Economic disparity is created between those who can afford the technology and those who don’t. The digital divide in a way hinders the social progress of a country. The disadvantaged sections of society have to bear the brunt.

Consequences: 

  • Unfair Competitive Edge
  • Disparity in Learning
  • Decreased Productivity Among the Poor
  • Political empowerment and mobilisation in the age of social media are difficult when there is a digital divide.

Initiatives by the government:

  • National Education Policy, 2020.
  • Digital Infrastructure for Knowledge Sharing (DIKSHA).
  • PM eVidya.
  • Swayam Prabha TV Channel
  • SWAYAM portal

7. Pollution

  • One of the greatest problems that India is facing today is that of environmental pollution, which is causing grave and irreparable damage to its society.
  • Environmental pollution is becoming a major problem in megacities.
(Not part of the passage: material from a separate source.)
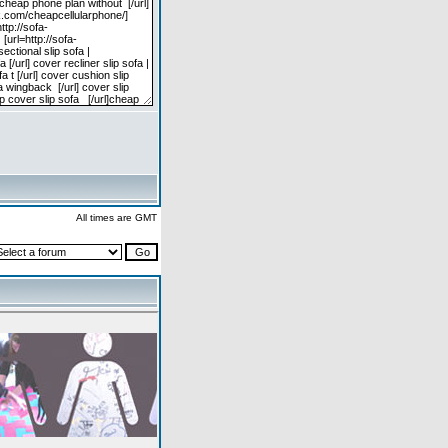
All times are GMT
Rapid Urbanisation has also played a key role in increasing the pressure of the limited resource and that has resulted in environmental degradation.
  • In many cases, rampant industrialisation has resulted in environmental injustice. Environmental justice can be defined as fair treatment and meaningful involvement of all people regardless of race, colour, national origin, or income with respect to the development, implementation, and enforcement of environmental laws, regulations, and policies.
  • The scientific arrangement is to be made to dispose of the solid waste including the garbage. New industries should not be permitted to start their establishments near residential areas. On the other hand, industries should be established far away from the cities.
  • Voluntary organizations and the media can play a vital role in curbing the negative effects of pollution. People should be educated properly to maintain cleanliness in the city.

Conclusion: 

Indian society has undergone transformation and advancements in diverse fields. This has led to the formation of a composite society with various socio-cultural issues that need to be tackled in addition to the issues like security of the people, in particular of the vulnerable section-such as women, children and elderly. For centuries, we have shown strength in creating order from complexities, bringing together diversified groups to benefit the wider society, invigorating harmony among people with contrasting interests. This exemplifies the innate strength of Indian society on which it can rely to meet all future challenges.